## Records provided
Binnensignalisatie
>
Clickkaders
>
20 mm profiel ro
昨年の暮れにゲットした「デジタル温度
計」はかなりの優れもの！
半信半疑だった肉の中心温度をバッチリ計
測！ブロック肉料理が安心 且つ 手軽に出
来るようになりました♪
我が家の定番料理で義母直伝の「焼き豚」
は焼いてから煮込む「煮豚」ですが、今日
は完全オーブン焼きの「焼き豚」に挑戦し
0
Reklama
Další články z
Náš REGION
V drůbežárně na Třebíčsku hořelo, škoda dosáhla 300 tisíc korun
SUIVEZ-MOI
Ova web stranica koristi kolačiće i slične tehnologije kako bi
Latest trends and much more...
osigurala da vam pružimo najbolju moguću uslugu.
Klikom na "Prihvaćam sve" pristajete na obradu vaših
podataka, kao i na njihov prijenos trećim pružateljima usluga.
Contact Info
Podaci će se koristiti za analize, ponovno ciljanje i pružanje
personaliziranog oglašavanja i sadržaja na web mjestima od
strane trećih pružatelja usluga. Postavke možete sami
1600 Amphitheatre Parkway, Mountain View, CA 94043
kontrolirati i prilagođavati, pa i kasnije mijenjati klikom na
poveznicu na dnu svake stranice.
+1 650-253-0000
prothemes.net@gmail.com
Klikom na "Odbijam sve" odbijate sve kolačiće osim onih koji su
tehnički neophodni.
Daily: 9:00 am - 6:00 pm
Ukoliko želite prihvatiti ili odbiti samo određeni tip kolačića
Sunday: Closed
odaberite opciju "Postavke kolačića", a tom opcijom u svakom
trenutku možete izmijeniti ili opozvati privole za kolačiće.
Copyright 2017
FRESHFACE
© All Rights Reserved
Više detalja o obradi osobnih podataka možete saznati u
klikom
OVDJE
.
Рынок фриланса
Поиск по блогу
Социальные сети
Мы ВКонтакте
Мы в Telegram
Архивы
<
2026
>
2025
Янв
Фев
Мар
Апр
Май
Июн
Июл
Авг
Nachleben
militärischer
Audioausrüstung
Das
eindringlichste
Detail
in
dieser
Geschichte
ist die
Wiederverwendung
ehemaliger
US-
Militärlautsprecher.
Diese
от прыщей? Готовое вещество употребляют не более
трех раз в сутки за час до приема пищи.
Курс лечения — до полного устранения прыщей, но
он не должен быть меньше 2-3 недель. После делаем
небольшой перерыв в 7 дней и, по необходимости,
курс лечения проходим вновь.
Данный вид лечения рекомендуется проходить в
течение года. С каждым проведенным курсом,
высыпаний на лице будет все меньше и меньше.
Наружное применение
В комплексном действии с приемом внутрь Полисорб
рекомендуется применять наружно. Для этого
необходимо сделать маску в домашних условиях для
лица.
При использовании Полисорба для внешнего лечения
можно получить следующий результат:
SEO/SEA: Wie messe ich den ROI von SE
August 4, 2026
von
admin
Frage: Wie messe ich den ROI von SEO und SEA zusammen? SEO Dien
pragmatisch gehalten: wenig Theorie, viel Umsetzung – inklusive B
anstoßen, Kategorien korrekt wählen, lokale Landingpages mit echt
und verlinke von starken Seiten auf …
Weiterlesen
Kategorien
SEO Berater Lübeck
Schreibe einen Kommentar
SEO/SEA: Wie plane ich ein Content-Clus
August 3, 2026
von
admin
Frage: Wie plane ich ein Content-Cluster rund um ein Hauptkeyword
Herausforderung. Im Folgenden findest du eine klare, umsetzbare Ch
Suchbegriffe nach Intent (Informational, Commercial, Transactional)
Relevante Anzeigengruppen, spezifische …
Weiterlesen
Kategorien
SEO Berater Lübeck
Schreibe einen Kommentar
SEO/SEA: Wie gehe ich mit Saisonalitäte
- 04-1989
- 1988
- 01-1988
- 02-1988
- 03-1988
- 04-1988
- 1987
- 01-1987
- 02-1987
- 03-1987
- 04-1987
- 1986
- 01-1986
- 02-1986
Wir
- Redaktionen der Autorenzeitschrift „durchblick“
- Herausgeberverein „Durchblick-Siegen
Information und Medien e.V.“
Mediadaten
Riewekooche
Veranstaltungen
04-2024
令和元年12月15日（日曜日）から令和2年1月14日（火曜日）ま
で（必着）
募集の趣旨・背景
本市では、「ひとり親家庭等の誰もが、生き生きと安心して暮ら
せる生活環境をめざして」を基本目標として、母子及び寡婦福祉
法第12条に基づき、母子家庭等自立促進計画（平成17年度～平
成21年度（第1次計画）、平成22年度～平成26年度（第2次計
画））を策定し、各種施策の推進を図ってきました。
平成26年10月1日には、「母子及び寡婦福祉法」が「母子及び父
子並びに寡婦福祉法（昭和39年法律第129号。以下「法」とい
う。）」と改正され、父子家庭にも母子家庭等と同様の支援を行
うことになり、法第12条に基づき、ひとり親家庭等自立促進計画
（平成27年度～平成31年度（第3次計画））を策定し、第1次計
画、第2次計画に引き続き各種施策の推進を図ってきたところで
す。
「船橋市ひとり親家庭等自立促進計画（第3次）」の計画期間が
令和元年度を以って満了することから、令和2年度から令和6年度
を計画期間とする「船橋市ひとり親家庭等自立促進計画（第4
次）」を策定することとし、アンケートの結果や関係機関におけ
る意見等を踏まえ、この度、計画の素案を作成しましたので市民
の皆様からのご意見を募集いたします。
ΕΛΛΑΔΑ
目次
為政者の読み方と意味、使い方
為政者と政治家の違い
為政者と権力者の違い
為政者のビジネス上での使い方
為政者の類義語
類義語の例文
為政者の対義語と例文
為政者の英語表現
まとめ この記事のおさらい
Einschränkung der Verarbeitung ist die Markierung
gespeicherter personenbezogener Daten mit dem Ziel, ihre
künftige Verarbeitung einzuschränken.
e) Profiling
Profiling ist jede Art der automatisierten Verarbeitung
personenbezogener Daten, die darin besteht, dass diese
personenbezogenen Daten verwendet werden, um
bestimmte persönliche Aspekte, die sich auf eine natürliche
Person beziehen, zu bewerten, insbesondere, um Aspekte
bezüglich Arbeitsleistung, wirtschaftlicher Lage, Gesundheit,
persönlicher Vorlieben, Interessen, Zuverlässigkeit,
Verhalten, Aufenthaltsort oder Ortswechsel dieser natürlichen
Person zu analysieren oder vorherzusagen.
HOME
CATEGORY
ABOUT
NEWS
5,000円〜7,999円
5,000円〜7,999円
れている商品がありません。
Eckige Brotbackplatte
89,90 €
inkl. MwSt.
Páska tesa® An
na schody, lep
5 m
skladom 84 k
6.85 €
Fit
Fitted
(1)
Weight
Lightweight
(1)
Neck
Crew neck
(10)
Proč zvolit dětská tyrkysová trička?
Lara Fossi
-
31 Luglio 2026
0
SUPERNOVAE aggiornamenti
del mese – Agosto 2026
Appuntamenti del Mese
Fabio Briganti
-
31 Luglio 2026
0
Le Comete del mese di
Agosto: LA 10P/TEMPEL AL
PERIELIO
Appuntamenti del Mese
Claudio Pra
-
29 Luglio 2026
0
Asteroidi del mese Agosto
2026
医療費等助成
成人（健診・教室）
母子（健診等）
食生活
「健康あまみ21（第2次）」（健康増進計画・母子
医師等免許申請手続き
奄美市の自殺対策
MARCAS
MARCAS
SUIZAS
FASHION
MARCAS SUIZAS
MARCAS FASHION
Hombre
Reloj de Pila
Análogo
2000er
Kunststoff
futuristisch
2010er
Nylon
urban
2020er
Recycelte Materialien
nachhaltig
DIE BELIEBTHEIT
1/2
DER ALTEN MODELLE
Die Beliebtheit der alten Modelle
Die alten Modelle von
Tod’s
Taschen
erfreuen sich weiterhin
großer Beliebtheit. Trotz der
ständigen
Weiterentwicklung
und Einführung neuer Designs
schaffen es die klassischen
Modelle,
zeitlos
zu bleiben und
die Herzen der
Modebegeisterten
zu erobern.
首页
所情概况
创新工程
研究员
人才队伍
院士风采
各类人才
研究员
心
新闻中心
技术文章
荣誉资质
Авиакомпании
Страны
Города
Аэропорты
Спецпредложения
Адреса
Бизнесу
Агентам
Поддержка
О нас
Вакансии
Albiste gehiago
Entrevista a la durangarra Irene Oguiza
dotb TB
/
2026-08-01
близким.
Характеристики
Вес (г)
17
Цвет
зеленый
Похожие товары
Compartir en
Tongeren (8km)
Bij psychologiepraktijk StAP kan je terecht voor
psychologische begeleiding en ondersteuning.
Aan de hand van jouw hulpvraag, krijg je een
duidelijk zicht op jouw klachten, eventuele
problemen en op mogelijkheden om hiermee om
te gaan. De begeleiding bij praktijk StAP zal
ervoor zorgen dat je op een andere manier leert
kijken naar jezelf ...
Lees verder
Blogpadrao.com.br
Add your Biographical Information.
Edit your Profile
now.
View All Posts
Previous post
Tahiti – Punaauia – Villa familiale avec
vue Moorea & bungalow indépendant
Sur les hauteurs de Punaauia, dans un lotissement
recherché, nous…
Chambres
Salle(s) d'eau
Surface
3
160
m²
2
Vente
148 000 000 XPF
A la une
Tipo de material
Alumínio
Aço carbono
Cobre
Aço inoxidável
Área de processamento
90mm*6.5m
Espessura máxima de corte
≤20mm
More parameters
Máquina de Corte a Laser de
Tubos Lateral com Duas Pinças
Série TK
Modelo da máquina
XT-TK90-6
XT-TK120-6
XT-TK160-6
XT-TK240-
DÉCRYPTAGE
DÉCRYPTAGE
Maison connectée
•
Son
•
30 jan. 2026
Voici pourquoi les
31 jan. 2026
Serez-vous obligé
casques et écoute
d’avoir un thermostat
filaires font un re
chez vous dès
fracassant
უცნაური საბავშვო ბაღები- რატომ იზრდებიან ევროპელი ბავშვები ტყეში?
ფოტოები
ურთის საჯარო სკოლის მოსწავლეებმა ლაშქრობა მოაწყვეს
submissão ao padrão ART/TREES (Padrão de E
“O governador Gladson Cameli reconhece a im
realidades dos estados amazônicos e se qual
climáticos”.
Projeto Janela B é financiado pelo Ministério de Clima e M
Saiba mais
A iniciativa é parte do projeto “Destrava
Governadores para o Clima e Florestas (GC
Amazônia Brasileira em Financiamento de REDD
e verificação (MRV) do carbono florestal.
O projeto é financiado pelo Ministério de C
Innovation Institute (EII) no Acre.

## Assignment
Scan the records above for the string "dieser", and copy every line where it turns up.

## Finished task
dieser
Verhalten, Aufenthaltsort oder Ortswechsel dieser natürlichen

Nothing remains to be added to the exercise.